And that makes little if any sense.

Programmers make a small part of a development team of games.

The vast majority of people working on a game are artists of various kinds that work with the engine to produce content, not actually programming the engine.

And 2D content IS much easier and faster to produce than 3D, obviously.
BG's Infinity Engine was developed from scratch simultaneously with the game development. For BG2 the Infinity Engine was modified when developing BG2. Also programming made up a lot more of game development then then it does today. BG was quite cutting edge for dos games as the backgrounds were not tiles that had to be loaded each was rendered.

Of course 2D development was easier and faster than 3D 25 years ago, the same is still true today. But the technology and dev tools of today are significantly more powerful than those of 25 years ago, to produce BG/BG2 today would be a lot easier and faster.
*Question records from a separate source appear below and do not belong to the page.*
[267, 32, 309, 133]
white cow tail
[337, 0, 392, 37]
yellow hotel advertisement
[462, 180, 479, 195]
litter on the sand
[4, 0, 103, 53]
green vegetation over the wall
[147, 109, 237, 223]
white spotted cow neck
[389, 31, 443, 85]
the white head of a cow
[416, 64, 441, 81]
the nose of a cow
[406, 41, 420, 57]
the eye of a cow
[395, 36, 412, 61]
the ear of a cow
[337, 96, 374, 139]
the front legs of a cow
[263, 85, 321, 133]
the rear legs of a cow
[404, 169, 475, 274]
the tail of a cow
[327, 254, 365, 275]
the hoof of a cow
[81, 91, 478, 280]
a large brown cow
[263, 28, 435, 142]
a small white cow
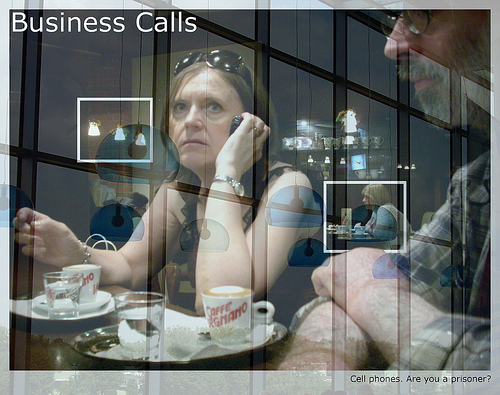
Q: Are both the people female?
A: No, they are both male and female.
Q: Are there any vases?
A: No, there are no vases.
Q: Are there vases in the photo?
A: No, there are no vases.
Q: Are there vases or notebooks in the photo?
A: No, there are no vases or notebooks.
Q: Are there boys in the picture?
A: No, there are no boys.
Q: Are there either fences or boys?
A: No, there are no boys or fences.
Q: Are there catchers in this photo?
A: No, there are no catchers.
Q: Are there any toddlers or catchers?
A: No, there are no catchers or toddlers.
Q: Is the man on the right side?
A: Yes, the man is on the right of the image.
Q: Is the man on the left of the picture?
A: No, the man is on the right of the image.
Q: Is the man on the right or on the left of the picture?
A: The man is on the right of the image.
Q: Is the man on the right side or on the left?
A: The man is on the right of the image.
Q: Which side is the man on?
A: The man is on the right of the image.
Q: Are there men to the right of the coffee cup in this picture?
A: Yes, there is a man to the right of the coffee cup.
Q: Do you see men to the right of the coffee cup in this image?
A: Yes, there is a man to the right of the coffee cup.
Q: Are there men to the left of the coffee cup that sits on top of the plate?
A: No, the man is to the right of the coffee cup.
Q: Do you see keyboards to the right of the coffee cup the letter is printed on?
A: No, there is a man to the right of the coffee cup.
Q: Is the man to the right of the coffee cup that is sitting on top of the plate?
A: Yes, the man is to the right of the coffee cup.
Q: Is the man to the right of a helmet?
A: No, the man is to the right of the coffee cup.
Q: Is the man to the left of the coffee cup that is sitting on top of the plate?
A: No, the man is to the right of the coffee cup.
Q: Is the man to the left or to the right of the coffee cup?
A: The man is to the right of the coffee cup.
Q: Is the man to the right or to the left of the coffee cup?
A: The man is to the right of the coffee cup.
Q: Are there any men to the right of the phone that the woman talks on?
A: Yes, there is a man to the right of the phone.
You really can't compare against BG/BG2 produced in the 90s and say they are 2D so it was easier 2D was not as easy as it is today.

I was working as a programmer in 95 and the the application I was working on for 3 years would be a lot easier and faster to produce today as well as being more powerful and having more functionality. You can't compare the amount of content of games from the late 90s with one today.

BG/B2 maybe 2D but the technology they were using is 25 years old and they were both developed in a shorter time than BG3.